=== What is required ===
In the entries below, take the part that opens with the line containing "picture [348, 1190, 892, 1239]" and closes with the line containing "text Les différentes", and write those lines out again with "Toolbar" renamed to "Barre d'outils", leaving everything else unchanged.

=== Some records ===
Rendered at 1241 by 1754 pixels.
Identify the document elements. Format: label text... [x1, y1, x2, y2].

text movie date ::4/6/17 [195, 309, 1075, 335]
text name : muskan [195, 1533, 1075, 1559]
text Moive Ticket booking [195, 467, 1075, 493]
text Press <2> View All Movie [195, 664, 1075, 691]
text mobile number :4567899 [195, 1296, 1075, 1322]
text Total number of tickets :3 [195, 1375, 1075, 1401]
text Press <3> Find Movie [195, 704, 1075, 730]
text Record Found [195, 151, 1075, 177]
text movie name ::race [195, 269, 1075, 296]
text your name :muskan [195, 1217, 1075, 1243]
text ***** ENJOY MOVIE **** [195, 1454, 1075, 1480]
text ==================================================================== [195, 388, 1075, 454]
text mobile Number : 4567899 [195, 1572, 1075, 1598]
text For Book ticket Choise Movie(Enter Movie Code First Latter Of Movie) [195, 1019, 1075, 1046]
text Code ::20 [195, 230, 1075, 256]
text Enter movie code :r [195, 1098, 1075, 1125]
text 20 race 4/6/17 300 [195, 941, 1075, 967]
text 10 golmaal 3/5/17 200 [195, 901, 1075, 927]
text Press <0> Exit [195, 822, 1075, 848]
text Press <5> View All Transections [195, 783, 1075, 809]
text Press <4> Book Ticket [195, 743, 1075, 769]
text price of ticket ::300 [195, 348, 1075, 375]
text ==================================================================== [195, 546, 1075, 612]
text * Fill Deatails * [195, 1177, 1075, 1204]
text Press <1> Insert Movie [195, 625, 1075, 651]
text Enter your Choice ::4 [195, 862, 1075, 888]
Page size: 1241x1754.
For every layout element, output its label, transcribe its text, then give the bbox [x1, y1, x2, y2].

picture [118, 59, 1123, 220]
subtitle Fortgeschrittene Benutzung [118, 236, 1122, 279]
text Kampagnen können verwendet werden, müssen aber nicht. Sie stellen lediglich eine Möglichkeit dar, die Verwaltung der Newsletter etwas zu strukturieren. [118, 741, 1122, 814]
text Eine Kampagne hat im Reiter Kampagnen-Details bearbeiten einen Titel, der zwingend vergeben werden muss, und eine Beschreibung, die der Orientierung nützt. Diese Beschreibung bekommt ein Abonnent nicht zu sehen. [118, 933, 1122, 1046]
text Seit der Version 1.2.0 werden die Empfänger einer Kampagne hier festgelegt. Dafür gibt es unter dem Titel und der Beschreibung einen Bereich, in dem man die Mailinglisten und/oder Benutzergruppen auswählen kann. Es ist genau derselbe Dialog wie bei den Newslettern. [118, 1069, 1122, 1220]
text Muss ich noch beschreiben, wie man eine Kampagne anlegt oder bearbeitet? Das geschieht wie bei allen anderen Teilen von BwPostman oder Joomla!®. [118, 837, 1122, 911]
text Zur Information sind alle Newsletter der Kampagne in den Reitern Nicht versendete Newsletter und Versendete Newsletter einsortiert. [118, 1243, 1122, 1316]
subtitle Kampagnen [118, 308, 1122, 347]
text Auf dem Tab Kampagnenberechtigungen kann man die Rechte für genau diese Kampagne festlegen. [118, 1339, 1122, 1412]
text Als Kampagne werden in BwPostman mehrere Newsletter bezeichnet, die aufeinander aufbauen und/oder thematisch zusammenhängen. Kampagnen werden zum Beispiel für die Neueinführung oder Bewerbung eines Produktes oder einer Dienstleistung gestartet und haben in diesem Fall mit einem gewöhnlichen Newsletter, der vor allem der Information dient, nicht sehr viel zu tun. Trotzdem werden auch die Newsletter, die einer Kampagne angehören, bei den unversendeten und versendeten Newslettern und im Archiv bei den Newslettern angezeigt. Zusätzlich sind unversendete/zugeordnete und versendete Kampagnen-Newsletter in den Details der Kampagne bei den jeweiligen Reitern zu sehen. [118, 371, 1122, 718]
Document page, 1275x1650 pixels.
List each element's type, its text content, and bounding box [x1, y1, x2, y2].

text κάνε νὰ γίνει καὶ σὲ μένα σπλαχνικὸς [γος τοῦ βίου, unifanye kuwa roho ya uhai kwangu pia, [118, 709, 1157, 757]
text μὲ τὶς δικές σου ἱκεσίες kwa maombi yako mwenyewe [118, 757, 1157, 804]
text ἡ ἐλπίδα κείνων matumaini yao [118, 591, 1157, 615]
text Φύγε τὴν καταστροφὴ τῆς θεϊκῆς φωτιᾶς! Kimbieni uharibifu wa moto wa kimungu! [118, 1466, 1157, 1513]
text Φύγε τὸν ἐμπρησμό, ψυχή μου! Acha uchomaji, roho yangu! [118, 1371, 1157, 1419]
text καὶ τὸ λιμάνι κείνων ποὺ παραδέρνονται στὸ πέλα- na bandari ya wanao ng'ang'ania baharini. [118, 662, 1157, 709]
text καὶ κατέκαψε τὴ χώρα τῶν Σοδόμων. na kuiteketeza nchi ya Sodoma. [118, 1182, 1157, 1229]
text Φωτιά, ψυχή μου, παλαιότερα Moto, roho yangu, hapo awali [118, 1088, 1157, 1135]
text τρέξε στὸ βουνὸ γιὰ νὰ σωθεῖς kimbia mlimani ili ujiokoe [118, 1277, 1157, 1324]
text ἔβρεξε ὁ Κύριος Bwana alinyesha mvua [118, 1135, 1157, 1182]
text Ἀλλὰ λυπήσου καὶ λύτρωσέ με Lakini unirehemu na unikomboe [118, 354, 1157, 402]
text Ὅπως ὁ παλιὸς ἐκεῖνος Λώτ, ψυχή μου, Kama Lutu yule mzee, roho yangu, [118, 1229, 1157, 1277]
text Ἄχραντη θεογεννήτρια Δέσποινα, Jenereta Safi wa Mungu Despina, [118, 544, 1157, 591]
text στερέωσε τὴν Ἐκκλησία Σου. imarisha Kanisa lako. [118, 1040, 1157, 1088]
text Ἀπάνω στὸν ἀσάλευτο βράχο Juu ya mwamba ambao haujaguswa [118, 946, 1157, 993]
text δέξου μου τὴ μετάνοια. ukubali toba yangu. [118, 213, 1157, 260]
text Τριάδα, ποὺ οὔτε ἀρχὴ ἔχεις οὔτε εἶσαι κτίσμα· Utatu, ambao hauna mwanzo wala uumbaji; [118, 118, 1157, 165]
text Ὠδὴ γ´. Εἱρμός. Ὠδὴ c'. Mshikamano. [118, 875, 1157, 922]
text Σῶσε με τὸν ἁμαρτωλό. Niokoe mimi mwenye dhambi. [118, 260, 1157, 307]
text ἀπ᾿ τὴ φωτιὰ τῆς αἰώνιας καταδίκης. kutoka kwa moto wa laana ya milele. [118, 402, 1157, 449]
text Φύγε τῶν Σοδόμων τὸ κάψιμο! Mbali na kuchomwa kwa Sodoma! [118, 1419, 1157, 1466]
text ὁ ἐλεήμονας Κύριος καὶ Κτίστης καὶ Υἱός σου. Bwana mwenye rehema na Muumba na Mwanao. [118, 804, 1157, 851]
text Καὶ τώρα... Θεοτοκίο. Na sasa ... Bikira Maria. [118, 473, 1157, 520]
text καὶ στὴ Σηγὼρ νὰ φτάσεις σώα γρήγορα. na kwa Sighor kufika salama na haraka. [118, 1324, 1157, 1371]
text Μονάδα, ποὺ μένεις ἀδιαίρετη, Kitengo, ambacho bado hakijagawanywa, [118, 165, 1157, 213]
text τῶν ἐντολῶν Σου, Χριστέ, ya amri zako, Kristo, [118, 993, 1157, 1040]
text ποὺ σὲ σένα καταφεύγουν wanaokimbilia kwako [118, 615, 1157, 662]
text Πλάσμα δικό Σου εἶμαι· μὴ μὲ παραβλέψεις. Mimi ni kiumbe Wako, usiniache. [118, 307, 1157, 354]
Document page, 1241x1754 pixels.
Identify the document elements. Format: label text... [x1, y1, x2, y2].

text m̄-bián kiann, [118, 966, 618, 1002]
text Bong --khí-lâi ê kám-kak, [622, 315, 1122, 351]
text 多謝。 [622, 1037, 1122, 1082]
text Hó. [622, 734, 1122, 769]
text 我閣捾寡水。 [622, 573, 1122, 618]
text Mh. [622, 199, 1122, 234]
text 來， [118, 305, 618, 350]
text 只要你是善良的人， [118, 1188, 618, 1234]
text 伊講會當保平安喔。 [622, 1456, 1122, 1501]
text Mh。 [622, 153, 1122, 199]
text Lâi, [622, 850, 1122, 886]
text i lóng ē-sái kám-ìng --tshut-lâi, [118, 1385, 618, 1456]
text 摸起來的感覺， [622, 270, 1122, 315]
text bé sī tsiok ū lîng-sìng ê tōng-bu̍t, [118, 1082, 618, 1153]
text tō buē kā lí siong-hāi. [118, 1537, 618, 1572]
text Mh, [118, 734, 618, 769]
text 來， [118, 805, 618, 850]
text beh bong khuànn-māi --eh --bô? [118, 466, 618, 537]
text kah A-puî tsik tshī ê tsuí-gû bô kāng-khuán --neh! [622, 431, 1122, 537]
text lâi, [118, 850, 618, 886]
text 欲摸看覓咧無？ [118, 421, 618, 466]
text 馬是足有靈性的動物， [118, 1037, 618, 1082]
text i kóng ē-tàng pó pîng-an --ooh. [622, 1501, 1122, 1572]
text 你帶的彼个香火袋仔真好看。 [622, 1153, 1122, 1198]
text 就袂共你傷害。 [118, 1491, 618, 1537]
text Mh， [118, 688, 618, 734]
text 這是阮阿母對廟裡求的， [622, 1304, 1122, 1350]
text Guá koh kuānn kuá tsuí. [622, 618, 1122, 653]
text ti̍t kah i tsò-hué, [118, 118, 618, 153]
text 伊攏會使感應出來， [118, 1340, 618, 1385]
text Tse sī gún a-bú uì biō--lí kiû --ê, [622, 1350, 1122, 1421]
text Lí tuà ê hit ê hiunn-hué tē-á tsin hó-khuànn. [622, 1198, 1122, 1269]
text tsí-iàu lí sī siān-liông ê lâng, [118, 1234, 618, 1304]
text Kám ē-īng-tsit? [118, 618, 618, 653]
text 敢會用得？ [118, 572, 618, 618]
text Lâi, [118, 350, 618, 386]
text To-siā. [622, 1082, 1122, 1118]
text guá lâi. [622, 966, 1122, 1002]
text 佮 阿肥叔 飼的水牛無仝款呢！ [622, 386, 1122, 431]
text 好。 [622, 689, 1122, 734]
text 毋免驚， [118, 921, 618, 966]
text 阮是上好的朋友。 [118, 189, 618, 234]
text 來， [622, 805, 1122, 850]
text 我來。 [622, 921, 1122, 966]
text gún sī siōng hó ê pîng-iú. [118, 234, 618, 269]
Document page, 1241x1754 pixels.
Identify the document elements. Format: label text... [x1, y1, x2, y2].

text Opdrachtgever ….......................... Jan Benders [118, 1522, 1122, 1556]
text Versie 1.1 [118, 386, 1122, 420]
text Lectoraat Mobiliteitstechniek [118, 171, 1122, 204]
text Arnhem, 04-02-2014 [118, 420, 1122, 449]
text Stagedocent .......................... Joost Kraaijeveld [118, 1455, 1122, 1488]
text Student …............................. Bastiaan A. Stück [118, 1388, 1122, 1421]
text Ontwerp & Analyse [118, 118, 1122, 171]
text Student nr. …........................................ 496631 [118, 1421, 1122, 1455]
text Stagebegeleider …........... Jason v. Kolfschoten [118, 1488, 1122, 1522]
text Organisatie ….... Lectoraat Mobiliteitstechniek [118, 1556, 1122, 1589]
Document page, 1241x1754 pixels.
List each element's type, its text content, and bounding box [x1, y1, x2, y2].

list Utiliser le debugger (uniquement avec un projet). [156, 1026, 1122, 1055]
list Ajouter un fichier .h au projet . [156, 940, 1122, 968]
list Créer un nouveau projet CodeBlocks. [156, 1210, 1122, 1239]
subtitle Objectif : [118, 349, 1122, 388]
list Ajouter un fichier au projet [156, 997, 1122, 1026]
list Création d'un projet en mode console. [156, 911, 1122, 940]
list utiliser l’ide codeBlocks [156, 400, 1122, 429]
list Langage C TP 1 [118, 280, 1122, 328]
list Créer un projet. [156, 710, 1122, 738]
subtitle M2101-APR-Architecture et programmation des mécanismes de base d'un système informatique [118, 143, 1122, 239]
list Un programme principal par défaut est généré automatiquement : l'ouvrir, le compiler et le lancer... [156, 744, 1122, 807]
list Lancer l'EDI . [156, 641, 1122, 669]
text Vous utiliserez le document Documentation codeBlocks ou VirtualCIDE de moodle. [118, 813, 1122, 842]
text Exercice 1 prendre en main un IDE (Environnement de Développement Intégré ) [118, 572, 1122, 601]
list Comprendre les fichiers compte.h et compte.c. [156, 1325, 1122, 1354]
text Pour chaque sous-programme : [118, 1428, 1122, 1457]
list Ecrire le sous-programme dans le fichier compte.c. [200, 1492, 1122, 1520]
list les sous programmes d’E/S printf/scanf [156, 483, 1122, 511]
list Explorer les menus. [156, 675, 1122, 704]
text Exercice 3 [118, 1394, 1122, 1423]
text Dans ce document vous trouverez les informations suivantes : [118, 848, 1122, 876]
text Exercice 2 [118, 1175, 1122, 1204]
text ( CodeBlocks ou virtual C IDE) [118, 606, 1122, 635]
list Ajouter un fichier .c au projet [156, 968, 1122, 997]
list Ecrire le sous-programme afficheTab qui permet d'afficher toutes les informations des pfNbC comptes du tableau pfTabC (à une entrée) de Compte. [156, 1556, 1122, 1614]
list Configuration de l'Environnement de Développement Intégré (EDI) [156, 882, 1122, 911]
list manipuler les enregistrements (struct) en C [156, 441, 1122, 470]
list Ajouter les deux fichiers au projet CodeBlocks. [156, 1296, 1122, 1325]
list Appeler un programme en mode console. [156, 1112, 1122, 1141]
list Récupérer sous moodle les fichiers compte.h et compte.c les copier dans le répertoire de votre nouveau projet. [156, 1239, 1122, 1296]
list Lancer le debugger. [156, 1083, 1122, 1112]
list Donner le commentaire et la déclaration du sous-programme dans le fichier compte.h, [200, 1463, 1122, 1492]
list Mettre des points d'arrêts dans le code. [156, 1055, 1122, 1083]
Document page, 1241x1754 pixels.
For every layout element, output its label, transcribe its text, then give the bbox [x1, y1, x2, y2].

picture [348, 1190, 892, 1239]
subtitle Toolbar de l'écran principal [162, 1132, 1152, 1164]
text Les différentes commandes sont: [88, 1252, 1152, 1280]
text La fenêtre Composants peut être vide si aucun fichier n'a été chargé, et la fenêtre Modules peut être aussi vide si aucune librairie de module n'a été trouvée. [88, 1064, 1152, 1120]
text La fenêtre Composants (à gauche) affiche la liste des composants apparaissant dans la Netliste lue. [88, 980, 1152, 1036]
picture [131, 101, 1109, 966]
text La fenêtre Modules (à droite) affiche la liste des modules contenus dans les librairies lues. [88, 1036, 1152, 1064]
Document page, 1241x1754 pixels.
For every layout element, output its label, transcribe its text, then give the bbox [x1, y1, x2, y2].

=== The reply ===
picture [348, 1190, 892, 1239]
subtitle Barre d'outils de l'écran principal [162, 1132, 1152, 1164]
text Les différentes commandes sont: [88, 1252, 1152, 1280]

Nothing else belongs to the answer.